The two sides have been holding exclusive talks for several weeks, but it is understood that details of the sale have now been agreed and it could be made official as early as today.

EE’s owners, Deutsche Telekom and Orange, have been in discussions with BT since December and are happy to offload the business, while BT made it clear recently that it wanted to re-enter the mobile phone market. It exited the industry with the spin-off of BT Cellnet, which later became O2, in 2001.

The deal will add to the pressure on the other major TV, broadband and mobile networks in the UK to join together as the sector shifts towards only a few giant businesses.

O2’s owner, Telefonica of Spain, is already in discussions with Three, owned by Hutchison Whampoa, while Sky and Vodafone are also looking to have a hand in the so-called “quad play” areas of TV, broadband and fixed and mobile phone lines.

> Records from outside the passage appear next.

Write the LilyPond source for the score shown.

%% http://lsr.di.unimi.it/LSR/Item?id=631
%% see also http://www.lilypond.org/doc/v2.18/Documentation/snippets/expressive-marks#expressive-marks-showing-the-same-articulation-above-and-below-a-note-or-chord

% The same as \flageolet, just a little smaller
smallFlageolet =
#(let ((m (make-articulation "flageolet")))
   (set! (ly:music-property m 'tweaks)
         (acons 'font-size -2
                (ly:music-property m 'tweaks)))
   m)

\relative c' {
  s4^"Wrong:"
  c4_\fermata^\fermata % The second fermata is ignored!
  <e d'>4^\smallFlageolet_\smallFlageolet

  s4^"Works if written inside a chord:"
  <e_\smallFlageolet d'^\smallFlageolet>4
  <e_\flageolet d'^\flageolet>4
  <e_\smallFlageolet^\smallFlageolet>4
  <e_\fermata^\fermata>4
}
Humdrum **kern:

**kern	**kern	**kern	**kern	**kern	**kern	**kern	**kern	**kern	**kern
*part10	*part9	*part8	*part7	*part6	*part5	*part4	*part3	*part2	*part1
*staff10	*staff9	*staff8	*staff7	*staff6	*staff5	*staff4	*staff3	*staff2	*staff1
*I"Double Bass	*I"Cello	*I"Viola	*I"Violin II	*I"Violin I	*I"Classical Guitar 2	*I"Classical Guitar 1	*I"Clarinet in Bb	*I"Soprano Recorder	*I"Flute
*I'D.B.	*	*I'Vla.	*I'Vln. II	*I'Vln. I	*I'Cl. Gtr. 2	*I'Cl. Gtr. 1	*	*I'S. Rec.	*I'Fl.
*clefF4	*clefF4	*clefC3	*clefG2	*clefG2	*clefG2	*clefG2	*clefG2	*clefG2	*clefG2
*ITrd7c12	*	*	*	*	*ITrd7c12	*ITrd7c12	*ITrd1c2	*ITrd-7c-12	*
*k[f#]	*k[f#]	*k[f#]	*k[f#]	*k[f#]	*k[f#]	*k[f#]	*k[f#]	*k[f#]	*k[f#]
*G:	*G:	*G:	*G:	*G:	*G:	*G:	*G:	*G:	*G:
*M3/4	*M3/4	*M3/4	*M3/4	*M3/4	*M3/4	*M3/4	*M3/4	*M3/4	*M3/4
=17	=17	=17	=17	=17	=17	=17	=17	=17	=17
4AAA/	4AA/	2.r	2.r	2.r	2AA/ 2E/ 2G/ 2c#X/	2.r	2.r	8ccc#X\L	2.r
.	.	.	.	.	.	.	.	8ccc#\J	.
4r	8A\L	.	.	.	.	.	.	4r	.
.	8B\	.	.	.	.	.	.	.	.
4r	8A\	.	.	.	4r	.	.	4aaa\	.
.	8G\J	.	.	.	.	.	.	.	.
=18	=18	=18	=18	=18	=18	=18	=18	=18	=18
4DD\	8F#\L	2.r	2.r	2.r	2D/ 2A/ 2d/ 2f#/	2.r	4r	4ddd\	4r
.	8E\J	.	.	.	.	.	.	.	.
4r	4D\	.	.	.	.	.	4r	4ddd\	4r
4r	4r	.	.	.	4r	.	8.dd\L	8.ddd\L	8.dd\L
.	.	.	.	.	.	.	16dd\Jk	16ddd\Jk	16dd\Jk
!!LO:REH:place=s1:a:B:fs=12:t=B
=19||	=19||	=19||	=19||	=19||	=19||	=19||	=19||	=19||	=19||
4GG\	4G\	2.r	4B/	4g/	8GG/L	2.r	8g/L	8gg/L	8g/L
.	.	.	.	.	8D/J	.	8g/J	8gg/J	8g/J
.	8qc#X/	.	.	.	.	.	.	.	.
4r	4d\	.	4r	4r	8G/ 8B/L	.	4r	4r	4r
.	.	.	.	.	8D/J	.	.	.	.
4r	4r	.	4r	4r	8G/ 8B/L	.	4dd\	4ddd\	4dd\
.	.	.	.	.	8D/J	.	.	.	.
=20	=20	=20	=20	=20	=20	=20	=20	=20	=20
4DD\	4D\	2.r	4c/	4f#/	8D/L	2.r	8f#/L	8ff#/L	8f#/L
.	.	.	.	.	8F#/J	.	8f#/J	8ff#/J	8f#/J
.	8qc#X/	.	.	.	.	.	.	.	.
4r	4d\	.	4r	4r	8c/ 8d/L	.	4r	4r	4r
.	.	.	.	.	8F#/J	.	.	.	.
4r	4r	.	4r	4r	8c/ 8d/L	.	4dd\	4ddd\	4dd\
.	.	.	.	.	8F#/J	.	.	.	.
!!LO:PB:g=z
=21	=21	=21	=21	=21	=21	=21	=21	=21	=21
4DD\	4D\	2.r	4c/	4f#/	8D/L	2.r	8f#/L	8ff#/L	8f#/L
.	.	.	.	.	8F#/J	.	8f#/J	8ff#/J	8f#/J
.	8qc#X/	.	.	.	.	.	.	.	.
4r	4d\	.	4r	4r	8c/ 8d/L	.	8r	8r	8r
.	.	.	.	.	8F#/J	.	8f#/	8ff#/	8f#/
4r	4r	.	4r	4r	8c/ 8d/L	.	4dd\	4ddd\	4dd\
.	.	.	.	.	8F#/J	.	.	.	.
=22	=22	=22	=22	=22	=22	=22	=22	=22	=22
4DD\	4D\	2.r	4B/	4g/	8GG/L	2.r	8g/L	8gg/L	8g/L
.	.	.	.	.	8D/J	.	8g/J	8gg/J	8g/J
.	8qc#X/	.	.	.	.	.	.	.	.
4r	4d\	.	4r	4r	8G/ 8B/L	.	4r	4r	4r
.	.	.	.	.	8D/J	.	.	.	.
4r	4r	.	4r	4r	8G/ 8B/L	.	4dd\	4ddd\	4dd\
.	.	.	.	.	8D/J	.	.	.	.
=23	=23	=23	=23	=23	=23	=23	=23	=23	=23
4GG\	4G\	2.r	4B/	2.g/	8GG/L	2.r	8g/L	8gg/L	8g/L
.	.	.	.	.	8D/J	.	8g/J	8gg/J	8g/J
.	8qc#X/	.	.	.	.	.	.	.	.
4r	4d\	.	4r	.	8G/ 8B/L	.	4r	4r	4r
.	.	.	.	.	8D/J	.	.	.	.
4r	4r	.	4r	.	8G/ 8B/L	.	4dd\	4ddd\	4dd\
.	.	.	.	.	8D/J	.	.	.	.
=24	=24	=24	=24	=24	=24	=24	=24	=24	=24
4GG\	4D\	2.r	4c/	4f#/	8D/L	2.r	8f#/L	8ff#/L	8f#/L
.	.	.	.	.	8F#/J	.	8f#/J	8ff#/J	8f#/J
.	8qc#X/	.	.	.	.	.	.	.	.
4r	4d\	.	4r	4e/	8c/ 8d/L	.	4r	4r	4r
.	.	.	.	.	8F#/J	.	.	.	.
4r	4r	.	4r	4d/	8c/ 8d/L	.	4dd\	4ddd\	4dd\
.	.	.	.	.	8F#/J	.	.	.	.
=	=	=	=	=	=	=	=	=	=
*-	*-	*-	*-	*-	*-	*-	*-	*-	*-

Companies believe consumers will increasingly want to buy one package covering all four services, rather than sign up via a handful of different companies.

The current round of merger talks started last year with BT holding initial talks with O2 before it switched its attentions to the operator’s larger rival, EE, and entered exclusive talks with its French and German owners at the end of last year.

Sky agreed a deal with Telefonica last week to offer quad play bundles with O2 from 2016, while BT said previously that its strategy for buying EE went beyond quad play to create a single “converged” platform.

BT is not expected to face significant regulatory investigations into the takeover, especially because its fibre optic and copper cable network, which carries mobile traffic for rivals, is already closely regulated by Ofcom.

There had previously been calls for Ofcom to intervene over the wholesale price BT charges rivals to access the lines, to avoid creating a market-dominant position.

Critics have argued that with BT allowed to charge any price to competitors – with the profits used to upgrade the network – it could win more customers by cutting prices too aggressively.

EE brings to the BT fold 24 million UK customers, the largest holding of spectrum used for mobile services, and the most developed 4G network in the country.

The deal will be funded with £6.3bn in shares in the combined group, and about £6.2bn in cash, expected to be raised through a rights issue.

Deutsche Telekom will have a 12 per cent stake in the enlarged company, with Orange holding about 4 per cent. Both companies are part-owned by their respective national governments, meaning the formerly state-owned BT will be part-owned by the German and French governments.

Both EE and BT declined to comment last night.